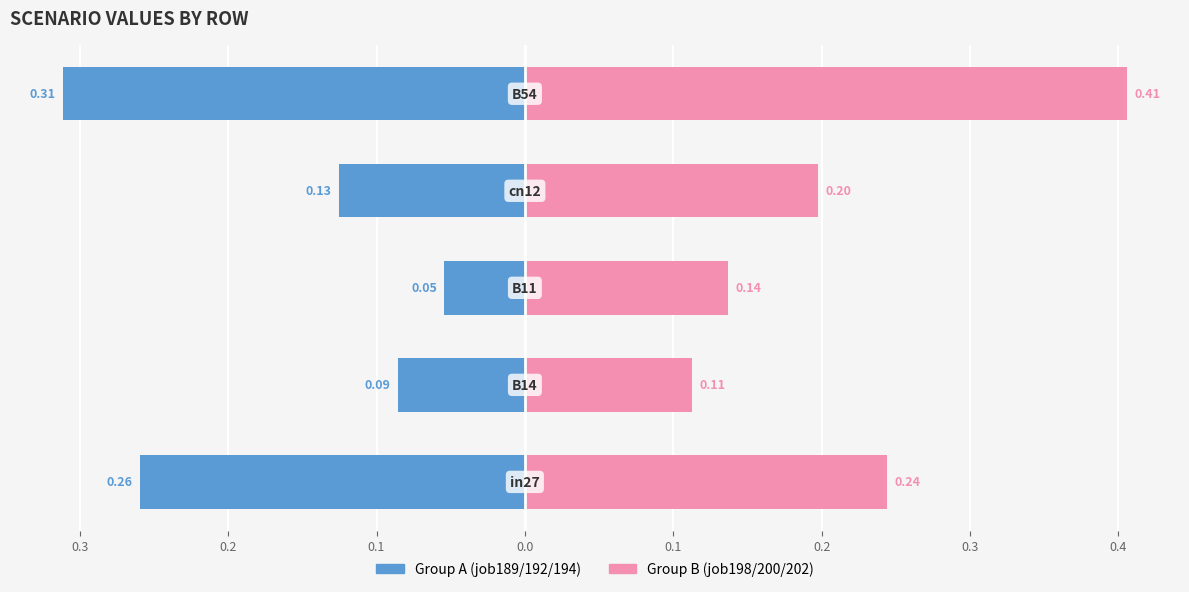

The value of job189/192/194 (left group) at 0.0 is -0.1. True or false?

False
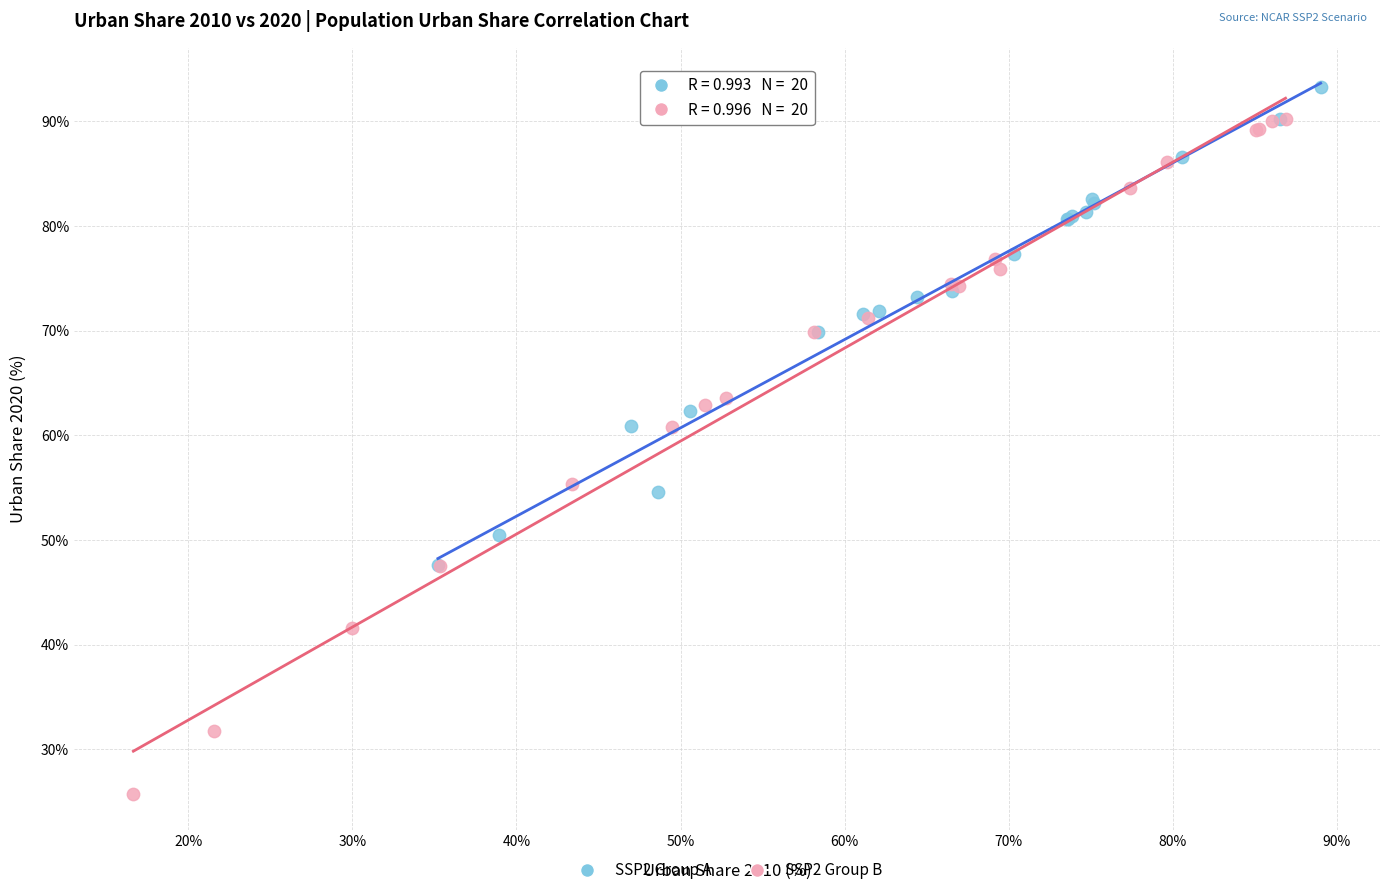

Which series contains the lowest Y value?

SSP2 Group B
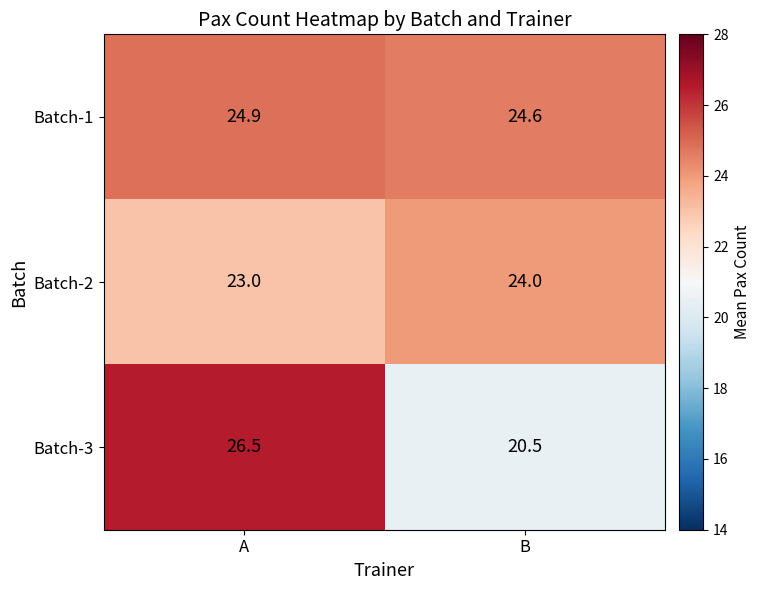

True or false: Batch-1 has a value of 34.1 at B.

False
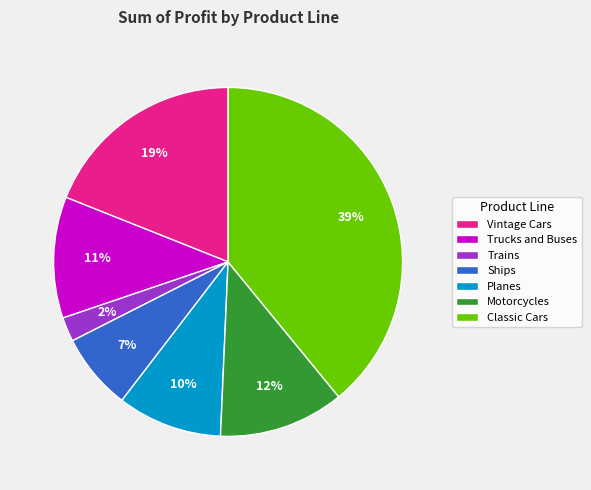

What is the smallest slice in the pie chart?

Trains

WHAT YOU HAVE TO DO:
Locate each line in the items above that contains the word "True", and copy those lines.

RESPONSE TO THIS EXERCISE:
The value of job189/192/194 (left group) at 0.0 is -0.1. True or false?
True or false: Batch-1 has a value of 34.1 at B.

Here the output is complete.